History offers the worst kind of inspiration. Traced from the rural to urban migration (and the pure white panic after the Rodney King verdict in the early 1990s), gun advertising around personal safety has always contained an implicit racial component – be in the threat of 9/11 and the response, in armament, of 9/12 or the current push for conceal-carry civilians armed against ‘Radical Islam.’
Fear and preparedness form the twin bastions of patriotic gun ownership in America – tragedy does not demand a revisitation of how and why guns are available, but a redoubled vigilance, a tighter grip, and a truer aim. The dissonance between perception and reality regarding gun violence in America becomes Osnos’ refrain: violent crimes are going down each year but people feel less and less safe.
Osnos final observation outlines the true double-bind of gun politics in America. If Donald Trump were to become president, the gun lobby would have a true ally in the Whitehouse. If Trump were to lose, those same embittered N.R.A. supporters would simply cling tighter to their weapons, decrying the new round of persecution gun owners face for simply wanting to protect them and theirs.
Jon Favreau and Dan Pfeiffer, two formers Obama staffers who co-host a pro-Democrat podcast, reach a similar conclusion in their evaluation of the House Democrat sit-in regarding gun control policy. Both spoke to the capriciousness of the no-fly list (a major talking point for new gun legislation that supposedly leans in a bipartisan manner) but more so discussed the Democratic policy as something that looks good in an attack advert but has no real agenda past political windmill-tilting. Real change, it seems, can never materialize when politics gets in the way.

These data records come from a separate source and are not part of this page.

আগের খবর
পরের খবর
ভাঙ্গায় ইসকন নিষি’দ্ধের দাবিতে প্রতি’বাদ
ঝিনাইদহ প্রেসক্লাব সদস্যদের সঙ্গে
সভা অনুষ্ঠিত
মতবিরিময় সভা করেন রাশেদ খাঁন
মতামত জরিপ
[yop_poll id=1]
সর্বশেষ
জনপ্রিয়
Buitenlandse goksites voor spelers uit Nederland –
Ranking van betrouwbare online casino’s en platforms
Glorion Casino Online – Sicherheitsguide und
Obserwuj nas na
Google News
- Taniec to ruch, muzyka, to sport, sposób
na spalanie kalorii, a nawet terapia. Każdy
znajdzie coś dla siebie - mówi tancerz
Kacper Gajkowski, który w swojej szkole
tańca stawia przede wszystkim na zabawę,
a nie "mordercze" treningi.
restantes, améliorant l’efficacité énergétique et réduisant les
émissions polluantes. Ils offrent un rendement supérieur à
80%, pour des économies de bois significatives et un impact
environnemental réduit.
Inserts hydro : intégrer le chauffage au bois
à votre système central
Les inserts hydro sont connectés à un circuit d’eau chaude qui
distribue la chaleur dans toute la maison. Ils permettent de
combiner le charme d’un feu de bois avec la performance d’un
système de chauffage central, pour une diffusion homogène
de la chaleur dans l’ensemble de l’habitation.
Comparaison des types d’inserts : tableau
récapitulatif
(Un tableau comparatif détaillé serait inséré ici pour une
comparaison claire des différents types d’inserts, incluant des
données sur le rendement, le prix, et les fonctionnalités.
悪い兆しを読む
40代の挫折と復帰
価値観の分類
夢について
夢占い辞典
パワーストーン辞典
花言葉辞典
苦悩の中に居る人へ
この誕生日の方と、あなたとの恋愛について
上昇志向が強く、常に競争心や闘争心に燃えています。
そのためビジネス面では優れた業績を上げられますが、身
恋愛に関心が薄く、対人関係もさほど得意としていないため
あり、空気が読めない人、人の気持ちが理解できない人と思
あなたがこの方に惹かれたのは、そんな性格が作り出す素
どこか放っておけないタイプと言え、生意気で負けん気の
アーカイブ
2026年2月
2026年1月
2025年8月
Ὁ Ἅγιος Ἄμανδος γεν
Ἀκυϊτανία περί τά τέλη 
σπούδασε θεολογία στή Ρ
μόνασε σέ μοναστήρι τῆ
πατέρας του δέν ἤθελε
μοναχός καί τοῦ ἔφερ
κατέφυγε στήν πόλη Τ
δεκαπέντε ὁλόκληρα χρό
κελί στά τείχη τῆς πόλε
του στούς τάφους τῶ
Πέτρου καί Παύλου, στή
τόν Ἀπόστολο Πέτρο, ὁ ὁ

The recent tragic events in Orlando, where Omar Mateen brutally murdered forty-nine and injured fifty-three people using a semi-automatic pistol and rifle, only exacerbate a disastrous American dichotomy on guns. After the requisite forty-eight hours of mourning (aside from a tone-deaf Donald Trump tweet or two), each side of the political spectrum puts on their tired and tawdry battle armor, preparing for the usual media mud-slinging. Gun lobbyists prepare speeches wishing for a single armed patriot present at Pulse that night.
Those demanding better gun control speculate on the means through which Omar Mateen obtained his weapons for his hateful mission. In the midst of infighting, another column of statistics are left uncounted in the continuing decades of gun violence in America. Fear and anger both do their part in ignoring the daily enormity of human loss in tragedies like the Orlando massacre. One side of the results are measured in sales dollars earned and polling points shifted, while the other deals in absented persons and unanswered questions. We cannot be happy with the result of such calculus.